Zwar sei es kein Automatismus, dass regimetreue Eritreer falsch übersetzen, so Mengis. Aber bei der Gefahr, für die Geflüchteten, die in so einem Fall bestünde, sei es durchaus überlegenswert, die Dolmetscher für die Asylverfahren genau zu überprüfen und denjenigen mit Kontakt zur Botschaft – sprich den regimetreuen – die Arbeit zu untersagen.
Beim BAMF streitet man das Ganze ab. Es sei nur ein Einzelfall bekannt, in dem ein konkreter Dolmetscher beschuldigt wurde, nicht ordnungsgemäß zu übersetzen und mit der eritreischen Botschaft in Kontakt zu stehen. Als dieser Fall überprüft wurde, habe sich jedoch nichts ergeben. Auch würden mögliche Kontakte der Dolmetscher zu den Botschaften geprüft.

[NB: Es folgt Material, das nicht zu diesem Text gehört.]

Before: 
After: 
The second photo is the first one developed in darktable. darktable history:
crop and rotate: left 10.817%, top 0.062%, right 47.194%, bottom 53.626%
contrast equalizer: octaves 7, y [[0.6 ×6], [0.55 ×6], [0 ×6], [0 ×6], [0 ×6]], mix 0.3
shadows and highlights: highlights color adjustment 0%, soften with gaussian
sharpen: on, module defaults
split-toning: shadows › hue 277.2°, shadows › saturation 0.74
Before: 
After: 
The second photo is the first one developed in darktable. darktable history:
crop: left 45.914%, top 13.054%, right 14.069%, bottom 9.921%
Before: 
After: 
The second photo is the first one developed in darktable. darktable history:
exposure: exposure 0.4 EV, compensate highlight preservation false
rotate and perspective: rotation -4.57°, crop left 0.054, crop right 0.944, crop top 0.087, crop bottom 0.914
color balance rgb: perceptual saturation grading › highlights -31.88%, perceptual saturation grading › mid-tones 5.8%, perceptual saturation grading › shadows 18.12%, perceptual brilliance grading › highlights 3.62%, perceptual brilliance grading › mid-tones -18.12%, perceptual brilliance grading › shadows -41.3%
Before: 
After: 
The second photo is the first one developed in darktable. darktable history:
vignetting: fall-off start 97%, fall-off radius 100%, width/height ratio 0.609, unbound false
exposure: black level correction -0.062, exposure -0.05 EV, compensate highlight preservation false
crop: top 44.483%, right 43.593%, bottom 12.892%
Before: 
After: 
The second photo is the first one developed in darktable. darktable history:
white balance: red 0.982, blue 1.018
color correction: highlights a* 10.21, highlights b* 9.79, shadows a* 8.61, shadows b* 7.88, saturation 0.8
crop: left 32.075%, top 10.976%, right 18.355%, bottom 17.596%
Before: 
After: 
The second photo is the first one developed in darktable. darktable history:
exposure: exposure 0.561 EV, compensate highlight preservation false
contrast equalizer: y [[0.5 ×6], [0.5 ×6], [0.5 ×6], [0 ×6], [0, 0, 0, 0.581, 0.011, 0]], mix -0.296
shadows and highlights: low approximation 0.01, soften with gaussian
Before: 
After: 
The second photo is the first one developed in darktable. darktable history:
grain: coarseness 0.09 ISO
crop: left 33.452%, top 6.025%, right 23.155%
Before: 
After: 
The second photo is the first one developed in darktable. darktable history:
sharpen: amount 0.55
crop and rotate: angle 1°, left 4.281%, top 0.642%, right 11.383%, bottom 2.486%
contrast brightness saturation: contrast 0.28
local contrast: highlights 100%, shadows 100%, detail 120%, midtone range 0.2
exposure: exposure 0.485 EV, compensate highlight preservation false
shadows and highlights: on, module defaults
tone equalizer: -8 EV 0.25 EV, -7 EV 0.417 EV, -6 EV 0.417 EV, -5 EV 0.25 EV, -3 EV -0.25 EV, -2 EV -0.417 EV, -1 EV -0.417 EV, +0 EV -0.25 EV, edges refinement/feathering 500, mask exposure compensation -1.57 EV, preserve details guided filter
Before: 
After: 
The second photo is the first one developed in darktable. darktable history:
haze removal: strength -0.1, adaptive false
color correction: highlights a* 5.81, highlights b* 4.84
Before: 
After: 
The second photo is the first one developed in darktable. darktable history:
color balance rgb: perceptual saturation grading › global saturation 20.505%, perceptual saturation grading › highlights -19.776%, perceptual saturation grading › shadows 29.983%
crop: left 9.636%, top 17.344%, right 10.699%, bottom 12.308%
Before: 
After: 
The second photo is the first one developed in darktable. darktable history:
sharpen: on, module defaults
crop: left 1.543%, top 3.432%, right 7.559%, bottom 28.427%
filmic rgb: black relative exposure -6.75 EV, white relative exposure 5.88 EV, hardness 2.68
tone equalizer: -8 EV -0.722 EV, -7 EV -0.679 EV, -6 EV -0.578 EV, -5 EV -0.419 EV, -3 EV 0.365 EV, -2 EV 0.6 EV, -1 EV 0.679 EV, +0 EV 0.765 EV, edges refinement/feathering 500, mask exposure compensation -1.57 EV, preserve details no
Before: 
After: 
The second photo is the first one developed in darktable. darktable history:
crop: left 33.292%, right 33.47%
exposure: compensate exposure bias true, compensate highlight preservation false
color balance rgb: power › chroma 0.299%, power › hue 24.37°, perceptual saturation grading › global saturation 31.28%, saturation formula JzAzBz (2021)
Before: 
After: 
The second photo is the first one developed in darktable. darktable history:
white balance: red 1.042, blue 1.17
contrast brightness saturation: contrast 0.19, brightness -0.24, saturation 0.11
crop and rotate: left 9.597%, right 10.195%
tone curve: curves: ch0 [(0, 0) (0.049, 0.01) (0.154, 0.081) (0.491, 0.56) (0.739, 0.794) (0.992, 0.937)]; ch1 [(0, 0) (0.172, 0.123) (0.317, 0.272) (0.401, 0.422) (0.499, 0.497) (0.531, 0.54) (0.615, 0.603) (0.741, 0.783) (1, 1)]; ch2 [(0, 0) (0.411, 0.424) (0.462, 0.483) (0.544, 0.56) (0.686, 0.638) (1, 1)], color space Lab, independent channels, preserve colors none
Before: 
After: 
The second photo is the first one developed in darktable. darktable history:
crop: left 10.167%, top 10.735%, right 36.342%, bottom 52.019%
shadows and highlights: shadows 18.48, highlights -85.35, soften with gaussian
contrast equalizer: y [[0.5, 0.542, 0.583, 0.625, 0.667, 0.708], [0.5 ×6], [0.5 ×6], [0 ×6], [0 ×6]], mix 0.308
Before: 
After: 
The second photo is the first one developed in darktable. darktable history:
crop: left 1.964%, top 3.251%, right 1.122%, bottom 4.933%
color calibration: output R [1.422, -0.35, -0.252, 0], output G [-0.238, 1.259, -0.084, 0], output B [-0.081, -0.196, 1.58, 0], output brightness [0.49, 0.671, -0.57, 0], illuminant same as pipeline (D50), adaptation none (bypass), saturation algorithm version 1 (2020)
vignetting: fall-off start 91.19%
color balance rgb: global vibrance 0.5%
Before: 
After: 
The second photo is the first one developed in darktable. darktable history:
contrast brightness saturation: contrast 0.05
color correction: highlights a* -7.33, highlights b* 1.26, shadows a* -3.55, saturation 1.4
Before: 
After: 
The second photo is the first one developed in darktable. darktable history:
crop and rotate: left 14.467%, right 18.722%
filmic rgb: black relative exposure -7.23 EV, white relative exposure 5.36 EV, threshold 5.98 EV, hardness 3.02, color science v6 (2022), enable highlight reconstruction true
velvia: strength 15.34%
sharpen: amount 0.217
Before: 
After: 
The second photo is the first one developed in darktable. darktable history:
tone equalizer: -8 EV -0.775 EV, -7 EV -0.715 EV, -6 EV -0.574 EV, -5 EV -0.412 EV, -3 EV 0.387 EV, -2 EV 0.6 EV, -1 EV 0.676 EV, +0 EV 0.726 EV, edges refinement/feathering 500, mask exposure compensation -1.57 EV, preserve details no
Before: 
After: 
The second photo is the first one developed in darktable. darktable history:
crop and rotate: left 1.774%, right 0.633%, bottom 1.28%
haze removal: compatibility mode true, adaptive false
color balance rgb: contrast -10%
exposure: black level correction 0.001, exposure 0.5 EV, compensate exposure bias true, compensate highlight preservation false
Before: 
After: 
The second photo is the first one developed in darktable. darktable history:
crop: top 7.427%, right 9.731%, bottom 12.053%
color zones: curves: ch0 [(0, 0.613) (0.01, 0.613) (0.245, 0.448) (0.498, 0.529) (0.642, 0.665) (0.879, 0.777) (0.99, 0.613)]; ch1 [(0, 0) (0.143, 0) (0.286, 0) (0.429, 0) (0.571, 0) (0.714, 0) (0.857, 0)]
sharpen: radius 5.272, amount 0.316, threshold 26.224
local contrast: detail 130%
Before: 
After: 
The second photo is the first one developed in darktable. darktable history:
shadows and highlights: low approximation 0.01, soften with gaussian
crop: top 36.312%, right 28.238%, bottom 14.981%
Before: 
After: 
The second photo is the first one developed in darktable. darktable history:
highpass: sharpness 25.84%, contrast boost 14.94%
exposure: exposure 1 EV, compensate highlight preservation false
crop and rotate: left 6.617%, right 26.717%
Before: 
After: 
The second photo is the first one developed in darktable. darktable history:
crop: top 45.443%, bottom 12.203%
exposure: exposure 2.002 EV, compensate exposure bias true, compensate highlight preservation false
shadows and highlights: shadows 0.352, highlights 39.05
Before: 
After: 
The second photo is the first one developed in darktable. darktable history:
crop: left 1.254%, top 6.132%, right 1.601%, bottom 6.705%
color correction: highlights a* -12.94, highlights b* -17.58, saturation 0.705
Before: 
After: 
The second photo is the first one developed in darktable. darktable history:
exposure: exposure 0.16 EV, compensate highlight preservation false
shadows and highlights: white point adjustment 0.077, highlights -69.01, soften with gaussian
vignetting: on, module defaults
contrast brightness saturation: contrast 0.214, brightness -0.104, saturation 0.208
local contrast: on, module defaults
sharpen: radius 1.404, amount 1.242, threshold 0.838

Eine Frankfurter Initiative für Geflüchtete hat das Thema nun selbst in die Hand genommen. Der Verein Mekri überprüft zurzeit die öffentlich zugängliche Liste der eritreischen Dolmetscher. „Viel Arbeit, aber man bekommt doch recht schnell heraus, wo jemand steht“, sagt Seghen Gebreyosus der taz.
Dieser Artikel wurde am 6. Juli um 19.13 Uhr geändert.